Note 1: The application of this Division to bodies that
carry on State insurance is subject to section 5.
Note 2: Division 54 of the Income Tax Assessment Act
1997 provides a tax exemption for certain payments under structured
settlements.
(1) A purported assignment or commutation of an annuity that is, at the
time of the purported assignment or commutation, a tax-exempt annuity is not
effective at law (subject to subsection (2)).
(2) However, the annuity can be commuted as mentioned in
section 54-35 of the Income Tax Assessment Act 1997.
(1) A purported assignment of the right to receive a lump sum that is, at
the time of the purported assignment, a tax-exempt lump sum is not effective at
law.
(2) A purported commutation, or other early cashing-out, of the right to
receive a lump sum that is, at the time of the purported commutation or
cashing-out, a tax-exempt lump sum is not effective at law.

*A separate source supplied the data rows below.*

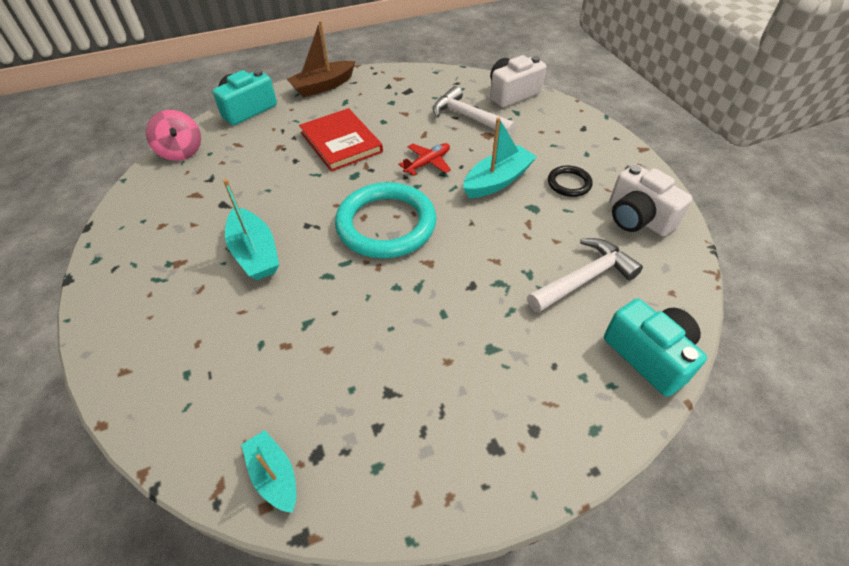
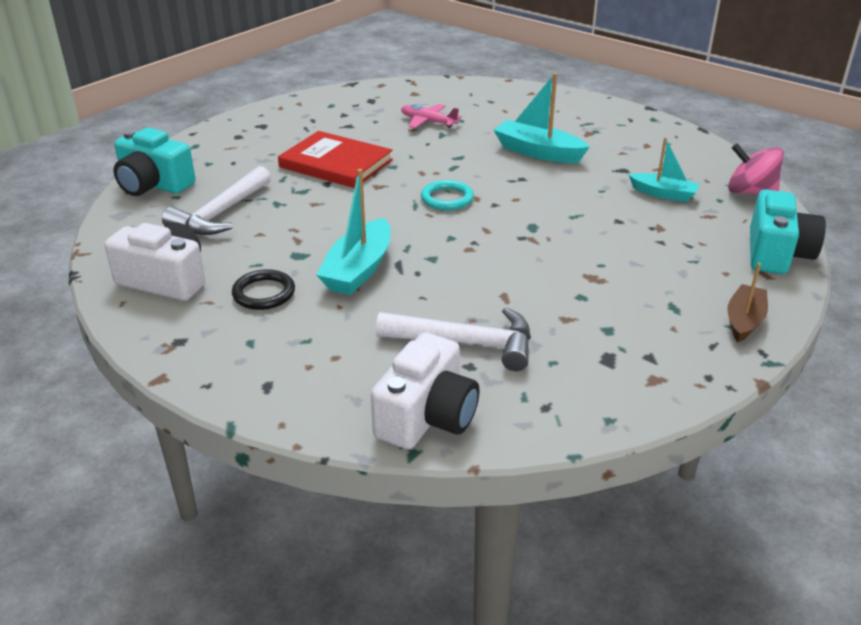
camera: 150 degrees right, 15 degrees down
(274, 475) = (387, 91): turquoise boat -> turquoise boat (663, 194)
(298, 356) = (428, 122): none -> pink plane
(323, 86) = (744, 321): brown boat -> brown boat, size x0.65
(341, 142) = (597, 253): red book -> red book (336, 163)
(386, 224) = (447, 198): turquoise ring -> turquoise ring, size x0.47
(428, 163) = (462, 263): red plane -> none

Division 2 has effect subject to this Division.
Part 2—Consequential
amendments
Income Tax Assessment Act
1936
3 Subsection 27H(1)
After “subsection (1A)”, insert “and
Division 54 of the Income Tax Assessment Act 1997”.

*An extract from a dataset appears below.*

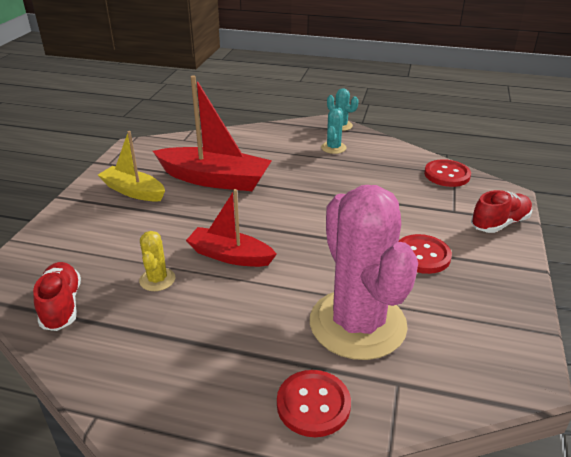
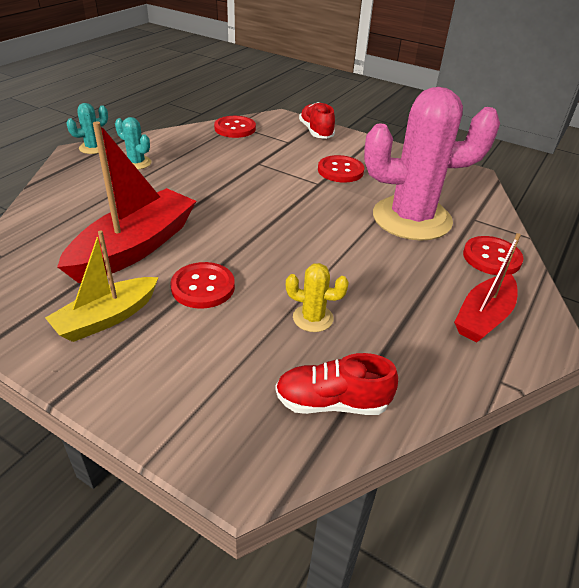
camera: 75 degrees left, 5 degrees up
(179, 219) = (203, 287): none -> red button
(230, 256) = (294, 263): red boat -> red boat (483, 317)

4 At the end of subsection
27H(1)
Add:
Note: Division 54 of the Income Tax Assessment Act
1997 provides a tax exemption for certain payments under structured
settlements.
5 Subsection 95(1) (at the end of the definition
of exempt income)
Add:
Note: See also Division 54 of the Income Tax
Assessment Act 1997 (in particular, the provisions in section 54-70
about trusts), which provides a tax exemption for certain payments
under structured settlements.
Income Tax Assessment Act
1997
6 Section 11-15 (after the table item
headed “social security or like payments”)
Insert:
|
structured settlements |
|
|
|
annuities and lump sums |
Subdivisions 54-B, 54-C and 54-D |
|
7 Section 118-1 (note)
Omit “Note”, substitute “Note 1”.
8 At the end of
section 118-1
Add:
Note 2: There are also exemptions in
Division 54.
9 Subsection 995-1(1)
Insert:
All Groups Consumer Price Index number means the All Groups
Consumer Price Index number (being the weighted average of the 8 capital cities)

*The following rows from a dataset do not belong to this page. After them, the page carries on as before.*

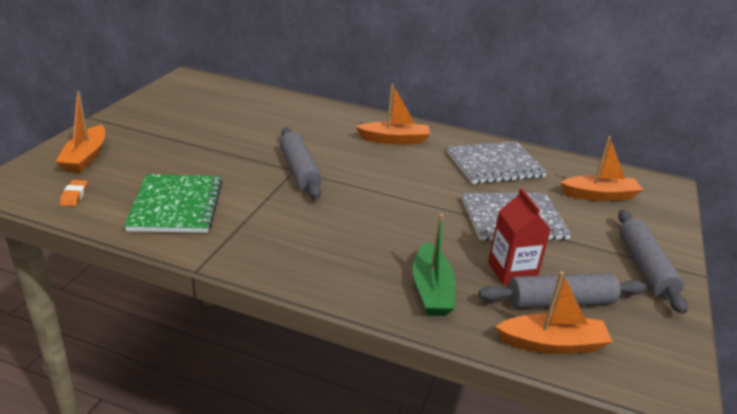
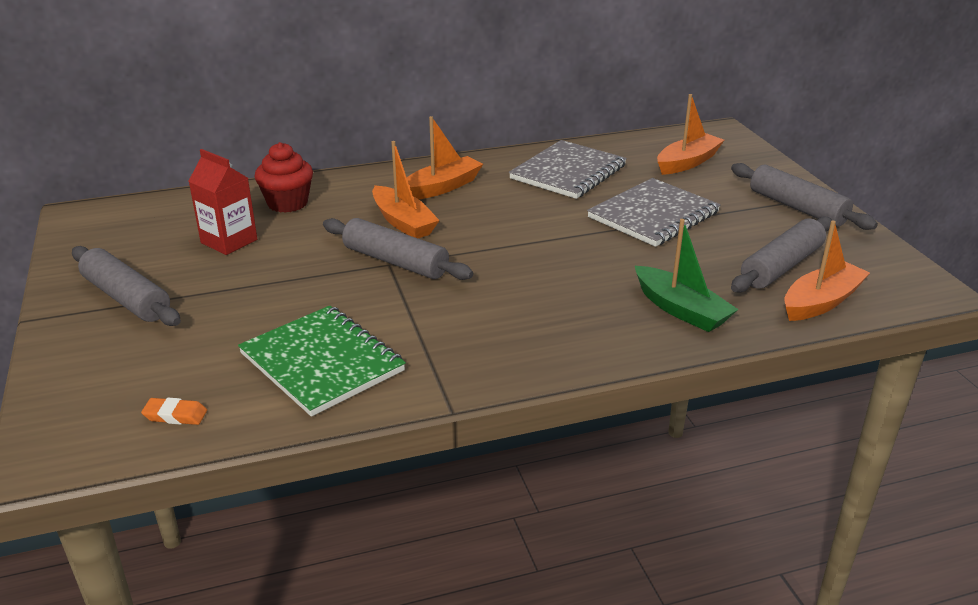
camera: 35 degrees left, 0 degrees up
(74, 195) = (175, 415): orange eraser -> orange eraser turned 45 degrees counterclockwise
(85, 157) = (109, 367): orange boat -> orange boat (403, 222)
(144, 127) = (126, 298): none -> grey rolling pin
(293, 112) = (287, 203): none -> red cupcake
(511, 272) = (716, 261): red carton -> red carton (229, 241)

published by the Australian Statistician.
10 Subsection 995-1(1)
Insert:
date of the settlement, for a
*structured settlement, has the meaning given
by section 54-5.
11 Subsection 995-1(1)
Insert:
guarantee period, for an annuity provided under a
*structured settlement, has the meaning given
by subsection 54-35(2).
12 Subsection 995-1(1)
Insert:
injured person, in relation to a
*structured settlement, has the meaning given
by subparagraph 54-10(1)(a)(i).
13 Subsection 995-1(1)
Insert:
structured settlement has the meaning given by
section 54-10.
14 Subsection 995-1(1)
Insert:
structured settlement annuity has the meaning given by
section 54-5.
15 Subsection 995-1(1)
Insert:
structured settlement lump sum has the meaning given by
section 54-5.
Division 1—New
Division 54 of the Income Tax Assessment Act 1997
Income Tax (Transitional
Provisions) Act 1997
16 Section 53-1 (link
note)
Repeal the link note, substitute:
Table of sections
54-1 Application of Division 54 of the Income Tax
Assessment Act 1997
(1) Division 54 of the Income Tax Assessment Act 1997 applies
to assessments for the 2001-2002 income year and later income years.
(2) However, the Division does not apply unless the
*date of the settlement is 26 September
2001 or a later date.
Division 2—New
Division 2A of Part 10 of the Life Insurance Act
1995
17 Application of the
Division
Division 2A of Part 10 of the Life Insurance Act 1995
applies to an annuity or lump sum that is purchased under a structured
settlement if the date of the settlement (within the meaning of that Division)
is the day on which that Division commences, or a later day.